* _WHAT IS EXPECTED_: Repeat all of the rows below line for line, with no changes.

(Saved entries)
··········

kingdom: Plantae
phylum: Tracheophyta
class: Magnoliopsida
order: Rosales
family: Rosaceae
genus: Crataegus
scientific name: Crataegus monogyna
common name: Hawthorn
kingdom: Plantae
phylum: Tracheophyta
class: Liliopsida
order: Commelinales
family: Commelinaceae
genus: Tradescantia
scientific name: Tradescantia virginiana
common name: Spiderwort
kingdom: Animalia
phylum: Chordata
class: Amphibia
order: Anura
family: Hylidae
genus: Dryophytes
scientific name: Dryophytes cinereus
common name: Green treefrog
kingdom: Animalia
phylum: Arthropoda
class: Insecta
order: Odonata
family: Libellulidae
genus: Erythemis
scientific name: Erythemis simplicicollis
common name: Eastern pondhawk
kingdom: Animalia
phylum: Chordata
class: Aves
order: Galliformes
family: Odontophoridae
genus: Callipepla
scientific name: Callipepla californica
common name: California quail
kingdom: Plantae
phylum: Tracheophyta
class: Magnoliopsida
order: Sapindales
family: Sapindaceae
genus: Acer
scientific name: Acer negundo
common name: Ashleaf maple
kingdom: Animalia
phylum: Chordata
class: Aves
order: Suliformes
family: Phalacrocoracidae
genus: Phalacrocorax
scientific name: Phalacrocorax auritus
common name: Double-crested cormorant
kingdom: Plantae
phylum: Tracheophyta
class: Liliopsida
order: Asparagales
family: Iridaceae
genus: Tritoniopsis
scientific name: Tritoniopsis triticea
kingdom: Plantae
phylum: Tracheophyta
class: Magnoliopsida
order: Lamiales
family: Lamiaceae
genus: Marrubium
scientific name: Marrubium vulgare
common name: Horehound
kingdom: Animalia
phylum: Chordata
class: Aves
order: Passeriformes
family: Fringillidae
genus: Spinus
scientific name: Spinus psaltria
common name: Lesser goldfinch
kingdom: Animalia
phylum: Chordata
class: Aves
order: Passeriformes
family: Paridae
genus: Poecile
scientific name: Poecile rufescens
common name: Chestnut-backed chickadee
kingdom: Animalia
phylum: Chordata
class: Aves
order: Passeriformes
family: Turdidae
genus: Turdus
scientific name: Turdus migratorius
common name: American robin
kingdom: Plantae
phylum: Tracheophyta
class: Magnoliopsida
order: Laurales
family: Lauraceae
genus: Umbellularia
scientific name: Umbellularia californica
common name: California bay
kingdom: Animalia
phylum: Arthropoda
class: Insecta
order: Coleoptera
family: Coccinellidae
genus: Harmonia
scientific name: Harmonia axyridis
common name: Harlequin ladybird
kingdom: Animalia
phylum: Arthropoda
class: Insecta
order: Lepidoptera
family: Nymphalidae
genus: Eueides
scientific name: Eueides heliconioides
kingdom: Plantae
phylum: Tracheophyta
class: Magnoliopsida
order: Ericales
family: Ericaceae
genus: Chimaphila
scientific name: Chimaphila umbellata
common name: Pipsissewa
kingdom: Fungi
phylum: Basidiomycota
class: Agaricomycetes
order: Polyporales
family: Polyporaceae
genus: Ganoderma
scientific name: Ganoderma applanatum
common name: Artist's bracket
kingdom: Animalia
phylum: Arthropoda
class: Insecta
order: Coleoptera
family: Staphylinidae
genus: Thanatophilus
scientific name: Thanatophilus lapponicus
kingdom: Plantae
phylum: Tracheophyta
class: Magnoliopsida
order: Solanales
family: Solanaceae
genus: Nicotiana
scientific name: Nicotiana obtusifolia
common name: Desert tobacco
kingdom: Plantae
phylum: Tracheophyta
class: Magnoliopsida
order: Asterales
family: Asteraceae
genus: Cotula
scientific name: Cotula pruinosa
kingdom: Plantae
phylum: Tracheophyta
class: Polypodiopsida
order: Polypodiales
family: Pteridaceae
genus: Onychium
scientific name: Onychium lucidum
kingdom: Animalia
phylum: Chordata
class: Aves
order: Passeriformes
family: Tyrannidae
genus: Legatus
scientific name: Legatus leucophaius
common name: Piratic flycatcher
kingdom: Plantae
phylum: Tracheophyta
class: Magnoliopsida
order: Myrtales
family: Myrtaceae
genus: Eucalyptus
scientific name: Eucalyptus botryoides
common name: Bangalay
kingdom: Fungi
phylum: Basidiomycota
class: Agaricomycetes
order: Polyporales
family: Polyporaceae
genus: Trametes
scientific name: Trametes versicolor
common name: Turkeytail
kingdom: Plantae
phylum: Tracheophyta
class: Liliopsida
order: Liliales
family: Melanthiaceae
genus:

··········

* _WORKED SOLUTION_:
kingdom: Plantae
phylum: Tracheophyta
class: Magnoliopsida
order: Rosales
family: Rosaceae
genus: Crataegus
scientific name: Crataegus monogyna
common name: Hawthorn
kingdom: Plantae
phylum: Tracheophyta
class: Liliopsida
order: Commelinales
family: Commelinaceae
genus: Tradescantia
scientific name: Tradescantia virginiana
common name: Spiderwort
kingdom: Animalia
phylum: Chordata
class: Amphibia
order: Anura
family: Hylidae
genus: Dryophytes
scientific name: Dryophytes cinereus
common name: Green treefrog
kingdom: Animalia
phylum: Arthropoda
class: Insecta
order: Odonata
family: Libellulidae
genus: Erythemis
scientific name: Erythemis simplicicollis
common name: Eastern pondhawk
kingdom: Animalia
phylum: Chordata
class: Aves
order: Galliformes
family: Odontophoridae
genus: Callipepla
scientific name: Callipepla californica
common name: California quail
kingdom: Plantae
phylum: Tracheophyta
class: Magnoliopsida
order: Sapindales
family: Sapindaceae
genus: Acer
scientific name: Acer negundo
common name: Ashleaf maple
kingdom: Animalia
phylum: Chordata
class: Aves
order: Suliformes
family: Phalacrocoracidae
genus: Phalacrocorax
scientific name: Phalacrocorax auritus
common name: Double-crested cormorant
kingdom: Plantae
phylum: Tracheophyta
class: Liliopsida
order: Asparagales
family: Iridaceae
genus: Tritoniopsis
scientific name: Tritoniopsis triticea
kingdom: Plantae
phylum: Tracheophyta
class: Magnoliopsida
order: Lamiales
family: Lamiaceae
genus: Marrubium
scientific name: Marrubium vulgare
common name: Horehound
kingdom: Animalia
phylum: Chordata
class: Aves
order: Passeriformes
family: Fringillidae
genus: Spinus
scientific name: Spinus psaltria
common name: Lesser goldfinch
kingdom: Animalia
phylum: Chordata
class: Aves
order: Passeriformes
family: Paridae
genus: Poecile
scientific name: Poecile rufescens
common name: Chestnut-backed chickadee
kingdom: Animalia
phylum: Chordata
class: Aves
order: Passeriformes
family: Turdidae
genus: Turdus
scientific name: Turdus migratorius
common name: American robin
kingdom: Plantae
phylum: Tracheophyta
class: Magnoliopsida
order: Laurales
family: Lauraceae
genus: Umbellularia
scientific name: Umbellularia californica
common name: California bay
kingdom: Animalia
phylum: Arthropoda
class: Insecta
order: Coleoptera
family: Coccinellidae
genus: Harmonia
scientific name: Harmonia axyridis
common name: Harlequin ladybird
kingdom: Animalia
phylum: Arthropoda
class: Insecta
order: Lepidoptera
family: Nymphalidae
genus: Eueides
scientific name: Eueides heliconioides
kingdom: Plantae
phylum: Tracheophyta
class: Magnoliopsida
order: Ericales
family: Ericaceae
genus: Chimaphila
scientific name: Chimaphila umbellata
common name: Pipsissewa
kingdom: Fungi
phylum: Basidiomycota
class: Agaricomycetes
order: Polyporales
family: Polyporaceae
genus: Ganoderma
scientific name: Ganoderma applanatum
common name: Artist's bracket
kingdom: Animalia
phylum: Arthropoda
class: Insecta
order: Coleoptera
family: Staphylinidae
genus: Thanatophilus
scientific name: Thanatophilus lapponicus
kingdom: Plantae
phylum: Tracheophyta
class: Magnoliopsida
order: Solanales
family: Solanaceae
genus: Nicotiana
scientific name: Nicotiana obtusifolia
common name: Desert tobacco
kingdom: Plantae
phylum: Tracheophyta
class: Magnoliopsida
order: Asterales
family: Asteraceae
genus: Cotula
scientific name: Cotula pruinosa
kingdom: Plantae
phylum: Tracheophyta
class: Polypodiopsida
order: Polypodiales
family: Pteridaceae
genus: Onychium
scientific name: Onychium lucidum
kingdom: Animalia
phylum: Chordata
class: Aves
order: Passeriformes
family: Tyrannidae
genus: Legatus
scientific name: Legatus leucophaius
common name: Piratic flycatcher
kingdom: Plantae
phylum: Tracheophyta
class: Magnoliopsida
order: Myrtales
family: Myrtaceae
genus: Eucalyptus
scientific name: Eucalyptus botryoides
common name: Bangalay
kingdom: Fungi
phylum: Basidiomycota
class: Agaricomycetes
order: Polyporales
family: Polyporaceae
genus: Trametes
scientific name: Trametes versicolor
common name: Turkeytail
kingdom: Plantae
phylum: Tracheophyta
class: Liliopsida
order: Liliales
family: Melanthiaceae
genus:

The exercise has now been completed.